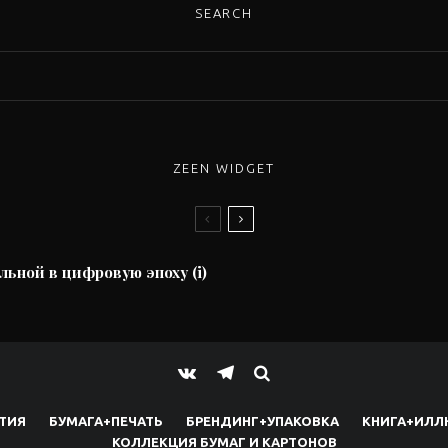
SEARCH
ZEEN WIDGET
льной в цифровую эпоху (i)
ТИЯ
БУМАГА+ПЕЧАТЬ
БРЕНДИНГ+УПАКОВКА
КНИГА+ИЛЛ
КОЛЛЕКЦИЯ БУМАГ И КАРТОНОВ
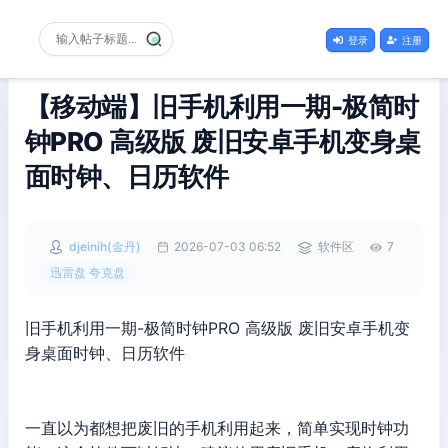
登录
注册
【移动端】旧手机利用一期-极简时
钟PRO 高级版 废旧安卓手机变身桌
面时钟、日历软件
djeinih(金丹)
2026-07-03 06:52
软件区
7
迅雷盘 夸克盘
旧手机利用一期-极简时钟PRO 高级版 废旧安卓手机变
身桌面时钟、日历软件
一直以为都想把废旧的手机利用起来，简单实现时钟功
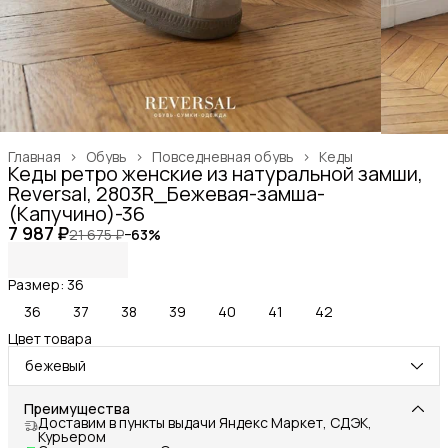
Главная
›
Обувь
›
Повседневная обувь
›
Кеды
Кеды ретро женские из натуральной замши,
Reversal, 2803R_Бежевая-замша-
(Капучино)-36
7 987 ₽
21 675 ₽
−
63
%
Размер: 36
36
37
38
39
40
41
42
Цвет товара
бежевый
Преимущества
Доставим в пункты выдачи Яндекс Маркет, СДЭК,
Курьером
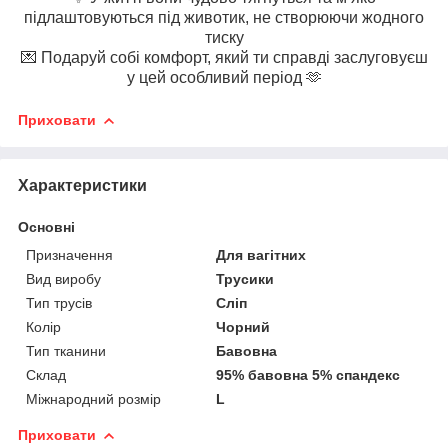
підлаштовуються під животик, не створюючи жодного
тиску
💌 Подаруй собі комфорт, який ти справді заслуговуєш
у цей особливий період 🫶
Приховати
Характеристики
Основні
Призначення
Для вагітних
Вид виробу
Трусики
Тип трусів
Сліп
Колір
Чорний
Тип тканини
Бавовна
Склад
95% бавовна 5% спандекс
Міжнародний розмір
L
Приховати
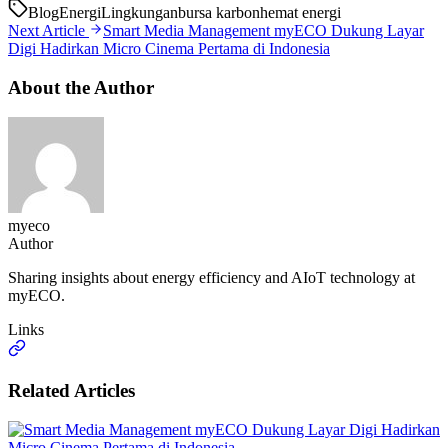
Blog
Energi
Lingkungan
bursa karbon
hemat energi
Next Article
Smart Media Management myECO Dukung Layar
Digi Hadirkan Micro Cinema Pertama di Indonesia
About the Author
myeco
Author
Sharing insights about energy efficiency and AIoT technology at
myECO.
Links
Related Articles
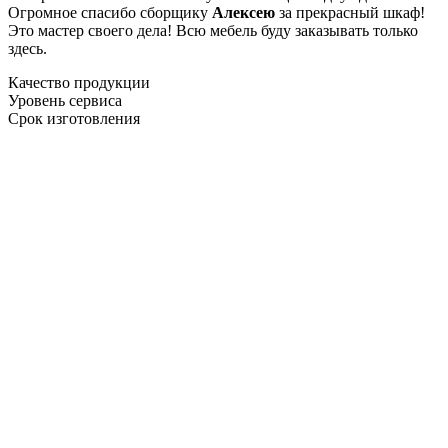
Огромное спасибо сборщику
Алексею
за прекрасный шкаф!
Это мастер своего дела! Всю мебель буду заказывать только
здесь.
Качество продукции
Уровень сервиса
Срок изготовления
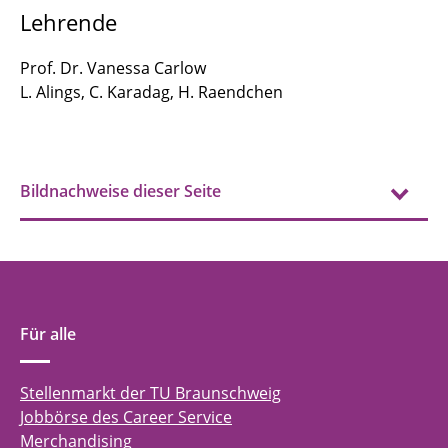
Lehrende
Prof. Dr. Vanessa Carlow
L. Alings, C. Karadag, H. Raendchen
Bildnachweise dieser Seite
Für alle
Stellenmarkt der TU Braunschweig
Jobbörse des Career Service
Merchandising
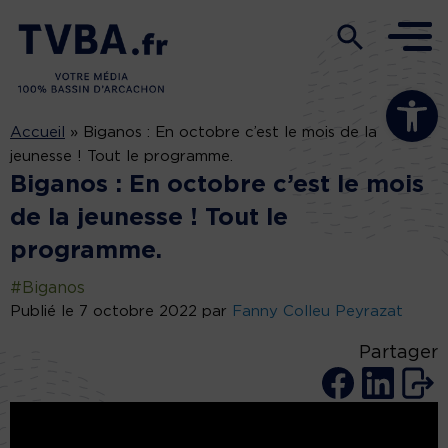
Ouvrir la b
Accueil
»
Biganos : En octobre c’est le mois de la
jeunesse ! Tout le programme.
Biganos : En octobre c’est le mois
de la jeunesse ! Tout le
programme.
#Biganos
Publié le 7 octobre 2022 par
Fanny Colleu Peyrazat
Partager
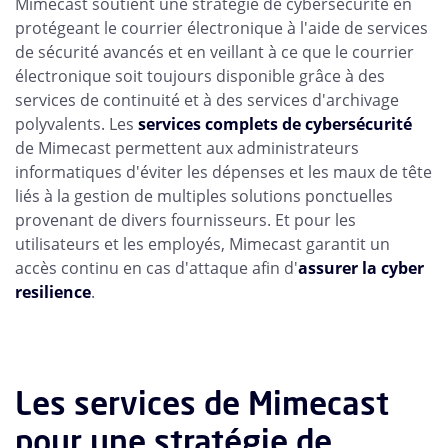
Mimecast soutient une stratégie de cybersécurité en
protégeant le courrier électronique à l'aide de services
de sécurité avancés et en veillant à ce que le courrier
électronique soit toujours disponible grâce à des
services de continuité et à des services d'archivage
polyvalents. Les
services complets de cybersécurité
de Mimecast permettent aux administrateurs
informatiques d'éviter les dépenses et les maux de tête
liés à la gestion de multiples solutions ponctuelles
provenant de divers fournisseurs. Et pour les
utilisateurs et les employés, Mimecast garantit un
accès continu en cas d'attaque afin d'
assurer la cyber
resilience
.
Les services de Mimecast
pour une stratégie de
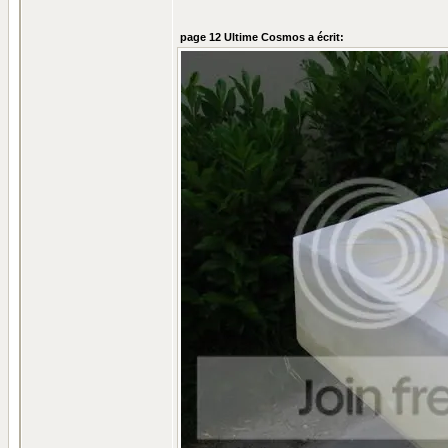
page 12 Ultime Cosmos a écrit:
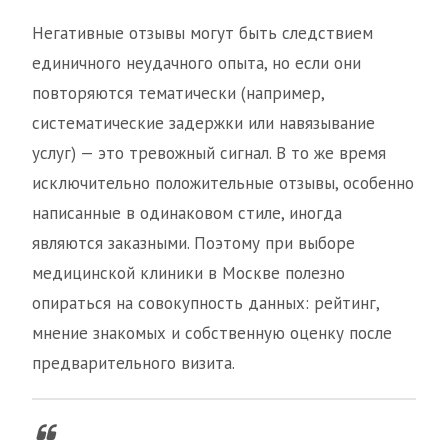
Негативные отзывы могут быть следствием
единичного неудачного опыта, но если они
повторяются тематически (например,
систематические задержки или навязывание
услуг) — это тревожный сигнал. В то же время
исключительно положительные отзывы, особенно
написанные в одинаковом стиле, иногда
являются заказными. Поэтому при выборе
медицинской клиники в Москве полезно
опираться на совокупность данных: рейтинг,
мнение знакомых и собственную оценку после
предварительного визита.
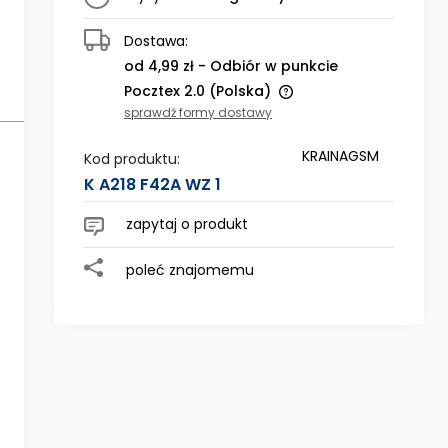
Dostawa:
od 4,99 zł
- Odbiór w punkcie
Pocztex 2.0
(Polska)
sprawdź formy dostawy
Cena nie zawiera ewentualnych
 ewentualnych
KRAINAGSM
kosztów płatności
Kod produktu:
K A218 F42A WZ 1
zapytaj o produkt
poleć znajomemu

- - -

● **Exercise**: Look for the line with "K A218 F42A WZ 1" in the records above. Repeat it and each line after it exactly.

● **Response to this exercise**:
K A218 F42A WZ 1
zapytaj o produkt
poleć znajomemu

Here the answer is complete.